À cela s'ajoute une rupture générationnelle. Comme l'a souligné Alain Seksig, secrétaire général du conseil des sages de la laïcité, « les jeunes professeurs sont moins portés vers la laïcité et les principes républicains que nous pouvions l'être, faute de formation. Lorsque j'ai commencé à enseigner à Belleville en 1973, nous ne parlions jamais de laïcité. Ce n'était pas davantage le cas dans les sessions de formation. Ce que nous payons aujourd'hui, c'est cette absence de formation. L'éducation nationale a pris un retard considérable, pensant que c'était une affaire réglée ». Or, tout comme la société s'interroge sur l'utilité de la laïcité, il en est de même pour certains jeunes enseignants, bercés par l'émergence ces dernières décennies de termes tels que « laïcité ouverte », ou encore « laïcité plurielle », et des débats publics qui confondent laïcité et tolérance. Il est ainsi frappant de noter que si 92 % des enseignants sont favorables à la loi de 2004 interdisant le port de signes religieux ostentatoires à l'école publique, cette proportion baisse de 6 points chez les enseignants de moins de 30 ans25(*). En 2023, 30 % des enseignants du second degré déclarent que la loi de 2004 fait l'objet de contestations de la part de certains enseignants ou d'autres personnels. C'est 10 points de plus qu'en 201826(*).

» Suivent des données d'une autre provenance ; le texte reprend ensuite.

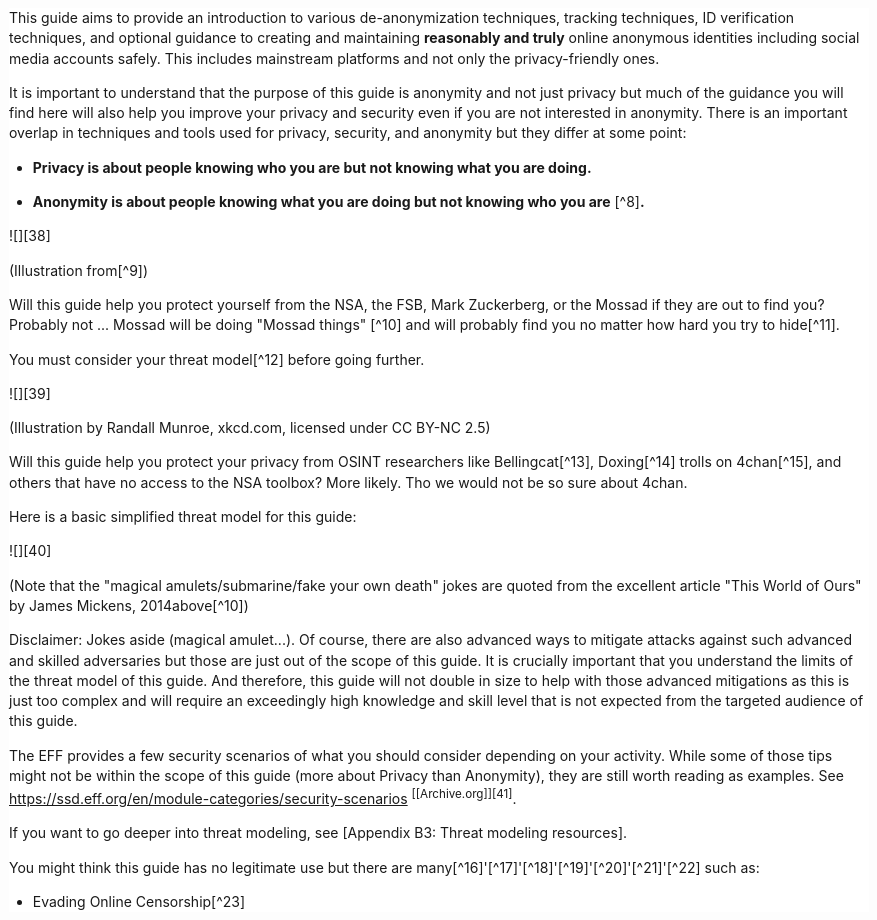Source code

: This guide aims to provide an introduction to various de-anonymization techniques, tracking techniques, ID verification techniques, and optional guidance to creating and maintaining **reasonably and truly** online anonymous identities including social media accounts safely. This includes mainstream platforms and not only the privacy-friendly ones.

It is important to understand that the purpose of this guide is anonymity and not just privacy but much of the guidance you will find here will also help you improve your privacy and security even if you are not interested in anonymity. There is an important overlap in techniques and tools used for privacy, security, and anonymity but they differ at some point:

-   **Privacy is about people knowing who you are but not knowing what you are doing.**

-   **Anonymity is about people knowing what you are doing but not knowing who you are** [^8]**.**

![][38]

(Illustration from[^9])

Will this guide help you protect yourself from the NSA, the FSB, Mark Zuckerberg, or the Mossad if they are out to find you? Probably not ... Mossad will be doing "Mossad things" [^10] and will probably find you no matter how hard you try to hide[^11].

You must consider your threat model[^12] before going further.

![][39]

(Illustration by Randall Munroe, xkcd.com, licensed under CC BY-NC 2.5)

Will this guide help you protect your privacy from OSINT researchers like Bellingcat[^13], Doxing[^14] trolls on 4chan[^15], and others that have no access to the NSA toolbox? More likely. Tho we would not be so sure about 4chan.

Here is a basic simplified threat model for this guide:

![][40]

(Note that the "magical amulets/submarine/fake your own death" jokes are quoted from the excellent article "This World of Ours" by James Mickens, 2014above[^10])

Disclaimer: Jokes aside (magical amulet...). Of course, there are also advanced ways to mitigate attacks against such advanced and skilled adversaries but those are just out of the scope of this guide. It is crucially important that you understand the limits of the threat model of this guide. And therefore, this guide will not double in size to help with those advanced mitigations as this is just too complex and will require an exceedingly high knowledge and skill level that is not expected from the targeted audience of this guide.

The EFF provides a few security scenarios of what you should consider depending on your activity. While some of those tips might not be within the scope of this guide (more about Privacy than Anonymity), they are still worth reading as examples. See <https://ssd.eff.org/en/module-categories/security-scenarios> <sup>[[Archive.org]][41]</sup>.

If you want to go deeper into threat modeling, see [Appendix B3: Threat modeling resources].

You might think this guide has no legitimate use but there are many[^16]'[^17]'[^18]'[^19]'[^20]'[^21]'[^22] such as:

-   Evading Online Censorship[^23]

Signalement d'atteintes au principe de laïcité du fait de personnels

Entre janvier 2018 et août 2019, 140 faits signalés correspondent à des situations de non-respect du principe de laïcité par des personnels (soit 11 % des auteurs). Toutes les catégories de personnels sont concernées : titulaires ou contractuels, enseignants, personnels d'éducation, personnels administratifs, personnels de santé ou social. Parmi les faits signalés, « les suspicions de prosélytisme devancent légèrement la délivrance d'un enseignement non conforme au principe de laïcité et le port de signes ou tenues manifestant une appartenance religieuse. [...]

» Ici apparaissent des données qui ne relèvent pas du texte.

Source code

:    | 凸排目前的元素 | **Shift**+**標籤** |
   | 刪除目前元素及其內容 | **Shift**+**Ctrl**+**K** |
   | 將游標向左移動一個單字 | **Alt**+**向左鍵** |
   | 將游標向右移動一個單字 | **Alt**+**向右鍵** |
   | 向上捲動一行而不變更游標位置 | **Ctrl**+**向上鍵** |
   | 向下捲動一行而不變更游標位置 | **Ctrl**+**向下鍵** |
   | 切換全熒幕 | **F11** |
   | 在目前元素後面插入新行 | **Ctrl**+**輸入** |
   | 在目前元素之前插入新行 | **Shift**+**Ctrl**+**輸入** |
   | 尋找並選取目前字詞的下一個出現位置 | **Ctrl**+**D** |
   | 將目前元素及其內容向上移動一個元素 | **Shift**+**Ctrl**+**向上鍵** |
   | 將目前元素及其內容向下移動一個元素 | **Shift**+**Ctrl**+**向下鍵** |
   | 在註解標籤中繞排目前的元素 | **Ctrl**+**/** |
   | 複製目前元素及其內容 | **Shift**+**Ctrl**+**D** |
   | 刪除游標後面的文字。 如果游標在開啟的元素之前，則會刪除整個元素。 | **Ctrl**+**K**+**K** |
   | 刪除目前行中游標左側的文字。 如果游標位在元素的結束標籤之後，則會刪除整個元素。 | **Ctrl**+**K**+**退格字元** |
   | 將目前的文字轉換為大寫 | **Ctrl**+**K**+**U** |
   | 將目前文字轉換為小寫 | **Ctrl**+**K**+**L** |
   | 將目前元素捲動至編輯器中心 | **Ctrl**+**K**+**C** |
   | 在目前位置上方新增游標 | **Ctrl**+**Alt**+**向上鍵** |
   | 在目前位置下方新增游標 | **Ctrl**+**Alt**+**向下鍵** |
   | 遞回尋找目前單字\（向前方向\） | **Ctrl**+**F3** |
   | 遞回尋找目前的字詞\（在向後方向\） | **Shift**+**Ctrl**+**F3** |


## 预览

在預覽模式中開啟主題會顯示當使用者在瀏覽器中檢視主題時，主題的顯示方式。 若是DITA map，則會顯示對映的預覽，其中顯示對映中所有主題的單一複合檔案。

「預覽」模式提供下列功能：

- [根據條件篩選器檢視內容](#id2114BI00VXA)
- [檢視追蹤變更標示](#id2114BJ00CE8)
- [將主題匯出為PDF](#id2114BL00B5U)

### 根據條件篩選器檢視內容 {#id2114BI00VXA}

« Dans de très nombreuses situations, la réponse au signalement se résume à un rappel au personnel concerné des obligations du fonctionnaire, assorti d'une explicitation du sens du principe de la laïcité à l'école par le directeur de l'école ou le chef d'établissement ou par un membre de l'EA-VDR [équipe académique - valeurs de la République]. D'après les réponses des académies au questionnaire de la mission, un tel rappel est la plupart du temps suffisant pour dissiper des malentendus résultant d'une insuffisante connaissance de la déontologie des fonctionnaires et des principes qui régissent le service public » (IGESR, rapport 2019-115).

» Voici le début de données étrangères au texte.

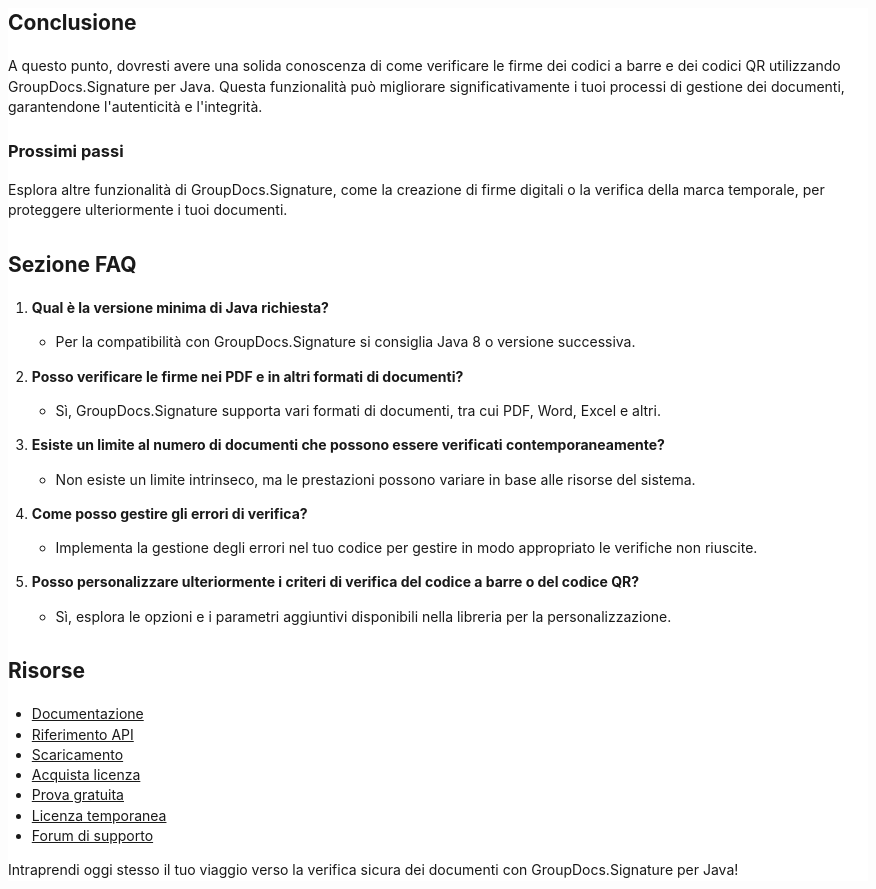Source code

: ## Conclusione

A questo punto, dovresti avere una solida conoscenza di come verificare le firme dei codici a barre e dei codici QR utilizzando GroupDocs.Signature per Java. Questa funzionalità può migliorare significativamente i tuoi processi di gestione dei documenti, garantendone l'autenticità e l'integrità.

### Prossimi passi

Esplora altre funzionalità di GroupDocs.Signature, come la creazione di firme digitali o la verifica della marca temporale, per proteggere ulteriormente i tuoi documenti.

## Sezione FAQ

1. **Qual è la versione minima di Java richiesta?**
   - Per la compatibilità con GroupDocs.Signature si consiglia Java 8 o versione successiva.

2. **Posso verificare le firme nei PDF e in altri formati di documenti?**
   - Sì, GroupDocs.Signature supporta vari formati di documenti, tra cui PDF, Word, Excel e altri.

3. **Esiste un limite al numero di documenti che possono essere verificati contemporaneamente?**
   - Non esiste un limite intrinseco, ma le prestazioni possono variare in base alle risorse del sistema.

4. **Come posso gestire gli errori di verifica?**
   - Implementa la gestione degli errori nel tuo codice per gestire in modo appropriato le verifiche non riuscite.

5. **Posso personalizzare ulteriormente i criteri di verifica del codice a barre o del codice QR?**
   - Sì, esplora le opzioni e i parametri aggiuntivi disponibili nella libreria per la personalizzazione.

## Risorse
- [Documentazione](https://docs.groupdocs.com/signature/java/)
- [Riferimento API](https://reference.groupdocs.com/signature/java/)
- [Scaricamento](https://releases.groupdocs.com/signature/java/)
- [Acquista licenza](https://purchase.groupdocs.com/buy)
- [Prova gratuita](https://releases.groupdocs.com/signature/java/)
- [Licenza temporanea](https://purchase.groupdocs.com/temporary-license/)
- [Forum di supporto](https://forum.groupdocs.com/c/signature/)

Intraprendi oggi stesso il tuo viaggio verso la verifica sicura dei documenti con GroupDocs.Signature per Java!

Sur la base des bilans mensuels de l'action des équipes « valeurs de la République » publiés par le ministère, il y a eu entre septembre 2022 et mai 2023 environ 140 faits signalés pour des actes commis par des personnels. Ils sont en augmentation : il passe de 10 signalements mensuels en moyenne de faits commis par des personnels sur la période janvier 2018-août 2019 à 17 entre septembre 2022 et mai 2023.


* 16 Cf. les conclusions de la commission d'enquête sénatoriale Faire revenir la République à l'école, rapport n° 590 de M. Jacques Grosperrin, session 2014-2015.

* 17 Les enseignants face à l'expression du fait religieux à l'école et aux atteintes à la laïcité, IFOP pour écran de veille, décembre 2022.

* 18 Note 19.53 DEPP précitée.

* 19 Comment redynamiser la culture citoyenne, rapport d'information n° 648 d'Henri Cabanel, session 2021-2022.

* 20 Proposition de loi n° 437 tendant à renforcer la culture citoyenne, session 2022-2023.

* 21 Commission de réflexion sur l'application du principe de laïcité dans la République présidée par Bernard Stasi, rapport au Président de la République, 11 décembre 2003.

* 22 Les signes et manifestations d'appartenance religieuse dans les établissements scolaires, rapport de Jean-Pierre Obin, juin 2004.

* 23 L'application du principe de laïcité dans les établissements scolaires publics, IGESR n° 2019-115, novembre 2019.

* 24 Les enseignants du public et la laïcité, IFOP pour le comité national d'action laïque, mai 2023.

* 25 Observatoire des enseignants : les positions sur la laïcité et la place des religions à l'école, IFOP pour la fondation Jean Jaurès, décembre 2020.

* 26 Les enseignants du public et la laïcité, IFOP pour le comité national d'action laïque, mai 2023.